Directions for this task
Among the lines of the records below, copy those that hold the word "keys".

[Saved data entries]

^^^^

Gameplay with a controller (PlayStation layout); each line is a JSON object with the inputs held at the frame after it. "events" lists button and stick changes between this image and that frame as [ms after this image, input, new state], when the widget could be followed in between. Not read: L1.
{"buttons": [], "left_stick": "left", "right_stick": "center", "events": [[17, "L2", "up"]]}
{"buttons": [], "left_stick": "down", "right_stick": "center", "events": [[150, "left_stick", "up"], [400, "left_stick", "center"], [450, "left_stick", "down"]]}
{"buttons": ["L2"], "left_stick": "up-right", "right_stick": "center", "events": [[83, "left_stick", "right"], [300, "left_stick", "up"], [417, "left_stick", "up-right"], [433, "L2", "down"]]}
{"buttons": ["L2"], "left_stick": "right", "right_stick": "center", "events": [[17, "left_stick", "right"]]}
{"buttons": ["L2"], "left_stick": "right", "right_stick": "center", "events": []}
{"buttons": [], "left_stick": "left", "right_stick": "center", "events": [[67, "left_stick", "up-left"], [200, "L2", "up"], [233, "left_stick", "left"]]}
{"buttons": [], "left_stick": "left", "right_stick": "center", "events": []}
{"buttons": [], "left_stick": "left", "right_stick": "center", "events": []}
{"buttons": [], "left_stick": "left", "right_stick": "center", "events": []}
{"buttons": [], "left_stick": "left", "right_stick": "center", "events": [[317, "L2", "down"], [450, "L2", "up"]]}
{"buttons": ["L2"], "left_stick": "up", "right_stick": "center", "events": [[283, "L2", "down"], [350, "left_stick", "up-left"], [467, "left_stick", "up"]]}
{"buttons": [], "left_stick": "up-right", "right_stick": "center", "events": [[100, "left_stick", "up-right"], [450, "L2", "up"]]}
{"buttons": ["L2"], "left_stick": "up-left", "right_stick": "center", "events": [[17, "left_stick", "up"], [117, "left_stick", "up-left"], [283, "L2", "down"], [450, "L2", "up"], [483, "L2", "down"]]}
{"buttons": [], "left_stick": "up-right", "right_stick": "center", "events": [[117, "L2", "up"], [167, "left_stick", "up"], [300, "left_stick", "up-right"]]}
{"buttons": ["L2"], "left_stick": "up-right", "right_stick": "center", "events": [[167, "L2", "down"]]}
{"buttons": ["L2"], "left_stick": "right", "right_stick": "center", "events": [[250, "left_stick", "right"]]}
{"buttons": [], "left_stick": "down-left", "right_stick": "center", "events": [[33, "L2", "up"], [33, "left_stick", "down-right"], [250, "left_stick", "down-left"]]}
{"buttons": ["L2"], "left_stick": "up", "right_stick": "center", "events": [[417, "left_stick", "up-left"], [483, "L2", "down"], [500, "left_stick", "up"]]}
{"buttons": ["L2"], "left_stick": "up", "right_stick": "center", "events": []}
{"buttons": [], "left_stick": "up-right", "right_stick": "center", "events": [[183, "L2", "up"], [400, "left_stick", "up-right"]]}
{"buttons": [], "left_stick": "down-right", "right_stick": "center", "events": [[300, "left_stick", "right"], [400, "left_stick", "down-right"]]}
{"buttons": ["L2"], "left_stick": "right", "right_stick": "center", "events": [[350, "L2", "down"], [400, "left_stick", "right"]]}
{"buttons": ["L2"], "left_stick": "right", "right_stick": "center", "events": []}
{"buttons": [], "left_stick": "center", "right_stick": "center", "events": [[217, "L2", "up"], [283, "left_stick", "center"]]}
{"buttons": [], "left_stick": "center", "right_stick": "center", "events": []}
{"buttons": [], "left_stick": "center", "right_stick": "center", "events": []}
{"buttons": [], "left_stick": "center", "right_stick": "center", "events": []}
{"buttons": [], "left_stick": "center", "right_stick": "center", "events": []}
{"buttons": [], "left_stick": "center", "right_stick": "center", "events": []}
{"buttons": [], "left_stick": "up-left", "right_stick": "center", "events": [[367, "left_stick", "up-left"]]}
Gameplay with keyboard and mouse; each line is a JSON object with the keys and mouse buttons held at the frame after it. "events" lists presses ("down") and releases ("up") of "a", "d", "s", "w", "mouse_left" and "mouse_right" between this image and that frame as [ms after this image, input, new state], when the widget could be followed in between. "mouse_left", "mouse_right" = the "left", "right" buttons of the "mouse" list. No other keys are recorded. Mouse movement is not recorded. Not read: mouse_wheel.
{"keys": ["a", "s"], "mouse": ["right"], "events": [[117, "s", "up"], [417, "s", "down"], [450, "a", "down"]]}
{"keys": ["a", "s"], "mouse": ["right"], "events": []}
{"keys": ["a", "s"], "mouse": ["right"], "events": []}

^^^^

Answer space
Gameplay with keyboard and mouse; each line is a JSON object with the keys and mouse buttons held at the frame after it. "events" lists presses ("down") and releases ("up") of "a", "d", "s", "w", "mouse_left" and "mouse_right" between this image and that frame as [ms after this image, input, new state], when the widget could be followed in between. "mouse_left", "mouse_right" = the "left", "right" buttons of the "mouse" list. No other keys are recorded. Mouse movement is not recorded. Not read: mouse_wheel.
{"keys": ["a", "s"], "mouse": ["right"], "events": [[117, "s", "up"], [417, "s", "down"], [450, "a", "down"]]}
{"keys": ["a", "s"], "mouse": ["right"], "events": []}
{"keys": ["a", "s"], "mouse": ["right"], "events": []}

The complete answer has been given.